Superman may be the "man of steel," but a discerning scientist might ask: which type?

While steel is one of the strongest and most important materials on Earth, with uses from common household items like paperclips to the girders in skyscrapers and automobile shells, not all steel is equal. Two of the most common steel alloys, 4140 and 4150 steel, differ in strength as well as the conditions under which they are usable.

Steel is an alloy, or a mixture of more than one element. It is primarily iron, with about 1 percent carbon and sometimes small amounts of other materials.

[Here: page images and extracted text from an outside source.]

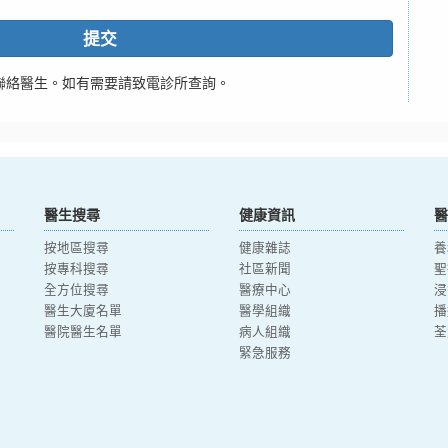
提交
聯絡醫生。如有需要請致電診所查詢。
醫生搜尋
健康資訊
醫
按地區搜尋
健康雜誌
養
按專科搜尋
社區新聞
聖
全方位搜尋
醫療中心
浸
醫生大廈名單
醫學組織
播
醫院醫生名單
病人組織
荃
緊急服務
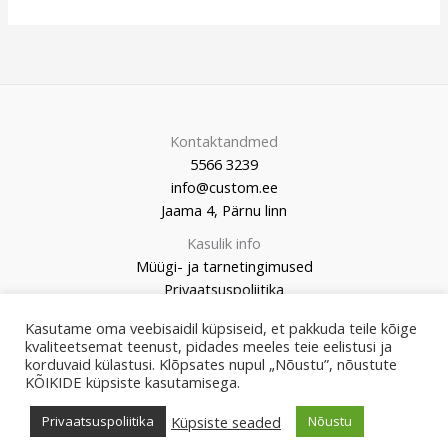
Kontaktandmed
5566 3239
info@custom.ee
Jaama 4, Pärnu linn
Kasulik info
Müügi- ja tarnetingimused
Privaatsuspoliitika
Kasutame oma veebisaidil küpsiseid, et pakkuda teile kõige
kvaliteetsemat teenust, pidades meeles teie eelistusi ja
korduvaid külastusi. Klõpsates nupul „Nõustu”, nõustute
KÕIKIDE küpsiste kasutamisega.
© 2026 Custom Market
Küpsiste seaded
Privaatsuspoliitika
Nõustu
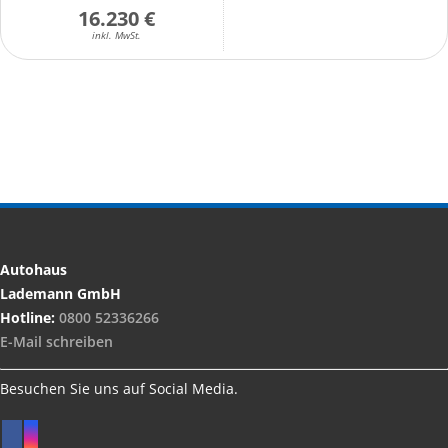
16.230 €
inkl. MwSt.
Autohaus
Lademann GmbH
Hotline:
0800 52336266
E-Mail schreiben
Besuchen Sie uns auf Social Media.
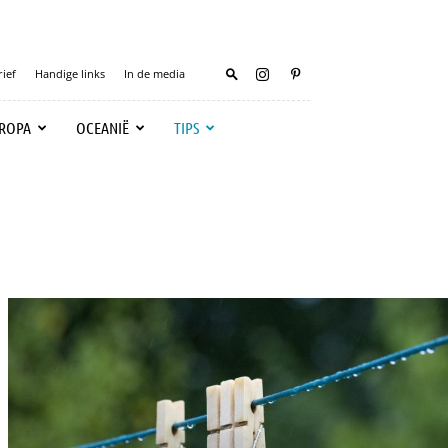
ief
Handige links
In de media
ROPA
OCEANIË
TIPS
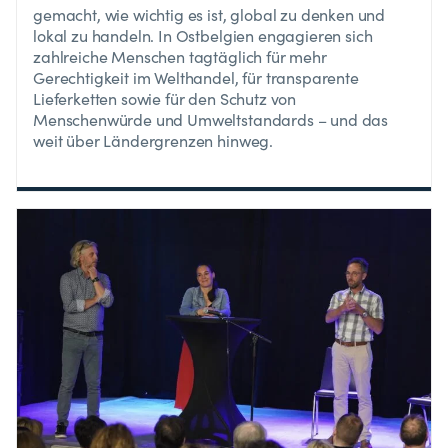
gemacht, wie wichtig es ist, global zu denken und
lokal zu handeln. In Ostbelgien engagieren sich
zahlreiche Menschen tagtäglich für mehr
Gerechtigkeit im Welthandel, für transparente
Lieferketten sowie für den Schutz von
Menschenwürde und Umweltstandards – und das
weit über Ländergrenzen hinweg.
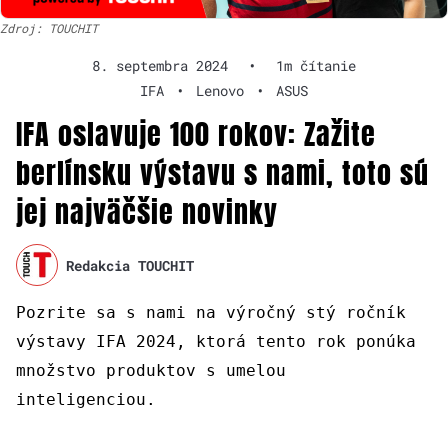
Zdroj: TOUCHIT
8. septembra 2024
•
1m čítanie
IFA
•
Lenovo
•
ASUS
IFA oslavuje 100 rokov: Zažite
berlínsku výstavu s nami, toto sú
jej najväčšie novinky
Redakcia TOUCHIT
Pozrite sa s nami na výročný stý ročník
výstavy IFA 2024, ktorá tento rok ponúka
množstvo produktov s umelou
inteligenciou.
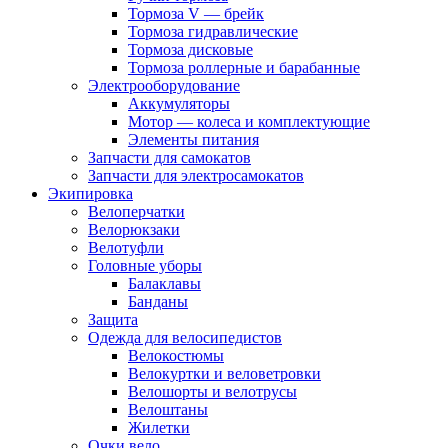
Тормоза V — брейк
Тормоза гидравлические
Тормоза дисковые
Тормоза роллерные и барабанные
Электрооборудование
Аккумуляторы
Мотор — колеса и комплектующие
Элементы питания
Запчасти для самокатов
Запчасти для электросамокатов
Экипировка
Велоперчатки
Велорюкзаки
Велотуфли
Головные уборы
Балаклавы
Банданы
Защита
Одежда для велосипедистов
Велокостюмы
Велокуртки и веловетровки
Велошорты и велотрусы
Велоштаны
Жилетки
Очки вело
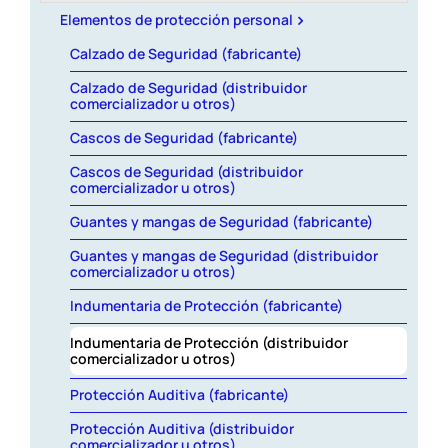
Revista AHORA
Elementos de protección personal
Calzado de Seguridad (fabricante)
Calzado de Seguridad (distribuidor
ACCESO EXCLUSIVO A SOCIOS
comercializador u otros)
Cascos de Seguridad (fabricante)
Cascos de Seguridad (distribuidor
comercializador u otros)
Guantes y mangas de Seguridad (fabricante)
Guantes y mangas de Seguridad (distribuidor
comercializador u otros)
Indumentaria de Protección (fabricante)
Indumentaria de Protección (distribuidor
comercializador u otros)
Protección Auditiva (fabricante)
Protección Auditiva (distribuidor
comercializador u otros)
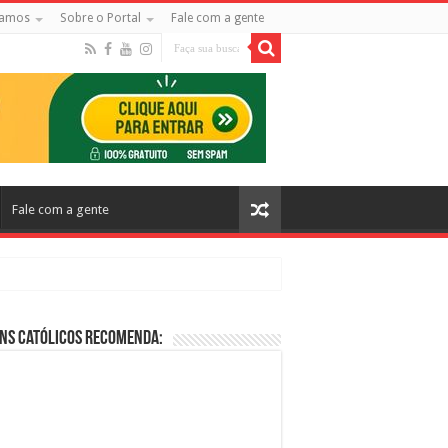
amos
Sobre o Portal
Fale com a gente
Fale com a gente
ns Católicos Recomenda:
cos no Cinema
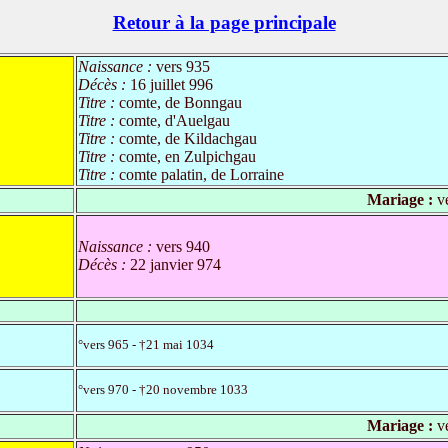
Retour à la page principale
Naissance :
vers 935
Décès :
16 juillet 996
Titre :
comte, de Bonngau
Titre :
comte, d'Auelgau
Titre :
comte, de Kildachgau
Titre :
comte, en Zulpichgau
Titre :
comte palatin, de Lorraine
Mariage :
ve
Naissance :
vers 940
Décès :
22 janvier 974
°vers 965 - †21 mai 1034
°vers 970 - †20 novembre 1033
Mariage :
ve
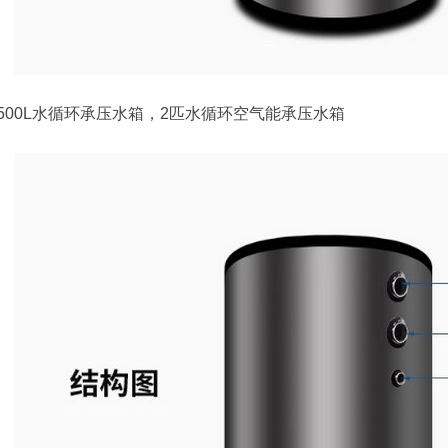
500L水循环承压水箱，2匹水循环空气能承压水箱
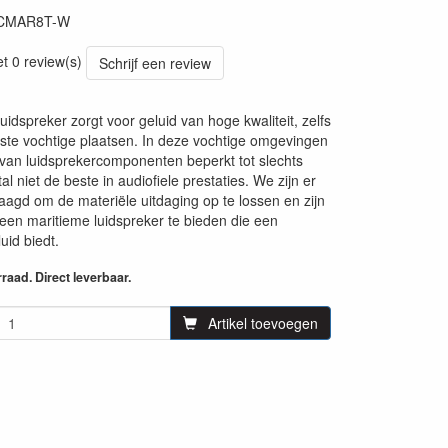
CMAR8T-W
et 0 review(s)
Schrijf een review
dspreker zorgt voor geluid van hoge kwaliteit, zelfs
kste vochtige plaatsen. In deze vochtige omgevingen
e van luidsprekercomponenten beperkt tot slechts
l niet de beste in audiofiele prestaties. We zijn er
laagd om de materiële uitdaging op te lossen en zijn
 een maritieme luidspreker te bieden die een
uid biedt.
aad. Direct leverbaar.
Artikel toevoegen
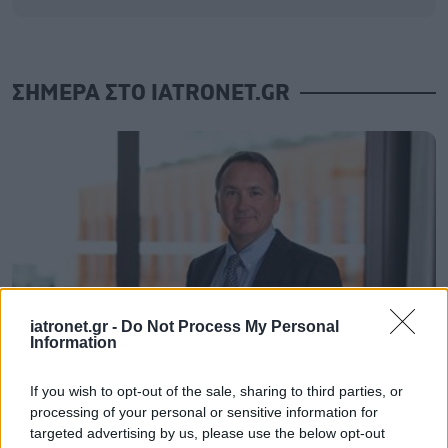
ΣΗΜΕΡΑ ΣΤΟ IATRONET.GR
iatronet.gr -
Do Not Process My Personal
Information
If you wish to opt-out of the sale, sharing to third parties, or
Ο CEO της GSK στοχεύει σε εξοικονόμηση κόστους
processing of your personal or sensitive information for
2,5 δισ. δολαρίων από ώριμα προϊόντα, προμήθειες
targeted advertising by us, please use the below opt-out
και αλυσίδα εφοδιασμού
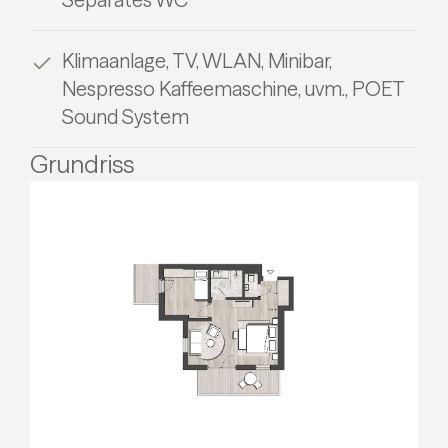
Klimaanlage, TV, WLAN, Minibar,
Nespresso Kaffeemaschine, uvm., POET
Sound System
Grundriss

4140 and 4150 steel are two extra strong and hard alloys of steel. In addition to carbon, they each contain 0.80 to 1.10 percent chromium and 0.15 to 0.25 percent molybdenum.

The Society of Automotive Engineers, or SAE, and the American Iron and Steel Institute, or AISI, use a four-digit system to designate the chemical composition of steel. For steel alloys, the first two digits indicate the major alloying elements present, and the last two digits give the carbon content in hundredths of a percent. This means that 4140 and 4150 steels have the same alloying elements, chromium and molybdenum, but 4150 steel has more carbon.

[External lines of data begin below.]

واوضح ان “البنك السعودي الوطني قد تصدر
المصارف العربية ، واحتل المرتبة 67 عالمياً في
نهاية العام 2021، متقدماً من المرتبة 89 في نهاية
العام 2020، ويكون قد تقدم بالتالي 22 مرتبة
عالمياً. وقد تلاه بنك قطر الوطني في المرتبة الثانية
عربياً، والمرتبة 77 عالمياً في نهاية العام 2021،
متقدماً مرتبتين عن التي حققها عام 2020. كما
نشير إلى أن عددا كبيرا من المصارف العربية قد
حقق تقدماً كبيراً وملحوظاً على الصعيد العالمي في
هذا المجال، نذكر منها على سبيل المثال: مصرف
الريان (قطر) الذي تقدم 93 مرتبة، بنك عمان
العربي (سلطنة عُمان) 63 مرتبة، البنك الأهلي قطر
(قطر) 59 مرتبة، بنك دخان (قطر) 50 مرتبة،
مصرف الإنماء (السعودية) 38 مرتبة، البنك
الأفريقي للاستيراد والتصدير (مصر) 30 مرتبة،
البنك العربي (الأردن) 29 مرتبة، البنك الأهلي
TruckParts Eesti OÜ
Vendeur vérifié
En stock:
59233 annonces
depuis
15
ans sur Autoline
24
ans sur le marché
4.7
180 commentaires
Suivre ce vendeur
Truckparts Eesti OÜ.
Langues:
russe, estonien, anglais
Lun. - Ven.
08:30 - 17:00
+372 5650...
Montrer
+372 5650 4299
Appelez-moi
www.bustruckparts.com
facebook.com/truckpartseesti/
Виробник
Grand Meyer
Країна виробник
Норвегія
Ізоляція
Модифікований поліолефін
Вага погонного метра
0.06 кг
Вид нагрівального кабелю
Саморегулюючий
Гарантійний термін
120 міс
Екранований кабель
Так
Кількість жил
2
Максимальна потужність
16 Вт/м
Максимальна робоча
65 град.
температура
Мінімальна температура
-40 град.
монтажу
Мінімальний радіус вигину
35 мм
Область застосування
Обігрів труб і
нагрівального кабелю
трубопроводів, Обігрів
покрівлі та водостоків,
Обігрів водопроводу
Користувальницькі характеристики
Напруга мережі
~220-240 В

In terms of their properties, the differences between 4140 and 4150 steel include:

• Tensile strength, which describes the maximum stress from pulling that a material can withstand before it begins to break. A 4150 material has higher tensile strength than a 4140 material.
• Ductility and workability, which refer to how easily the steels are to use. While both 4140 and 4150 steel can be welded easily, 4140 material is more known for its ductility, or ability to bend and the fact that it can be used in cold working conditions. 4150 material, on the other hand, must be heat-treated before use.

Another common iron alloy found in tools is known as D2. It is 86 percent the same as 4140 steel, but notably contains a higher percentage of carbon and chromium. D2 steel can have the highest ductility among steel tools.

Manufacturers can set the material properties of different steels, including D2, 1440 and 1450 steels, by a process known as heat treatment. Carefully controlling how heat is applied to a carbon alloy steel changes the molecular arrangement inside the steel, which leads to its differing properties.

For example, steel alloys that are annealed are brought to a high temperature in a furnace, then allowed to cool slowly. This option results in steel with more ductility and less brittleness, meaning it won't break from internal stresses as easily as another option.

Meanwhile tempering is a heat treatment that occurs at lower temperatures and increases the toughness and ductility of a material, although it also somewhat reduces its strength. The more ductility that is gained, the more strength is lost, but usually not so much to change the use case of the steel. Other materials, including aluminum, are tempered the same way.

In addition to carbon, chromium and molybdenum, several other elements are commonly used to form steel alloys with specific properties. These include cobalt, manganese, tungsten and vanadium.

Besides 1440 and 1450 steel, the most common alloys are 4340 (nickel-chromium-molybdenum steel), 6150 (chromium-vanadium steel) and 8620 (HSLA steel).

HSLA stands for "high-strength low-alloy," which means the steel is designed to meet specific mechanical requirements rather than chemical compositions. Therefore, a given type of HSLA steel alloy might in fact have varying amounts of elements added to it. In descending order of percentages, 8620 steel is composed of: iron, carbon, silicon, molybdenum, manganese, nickel, chromium, sulfur and phosphorus.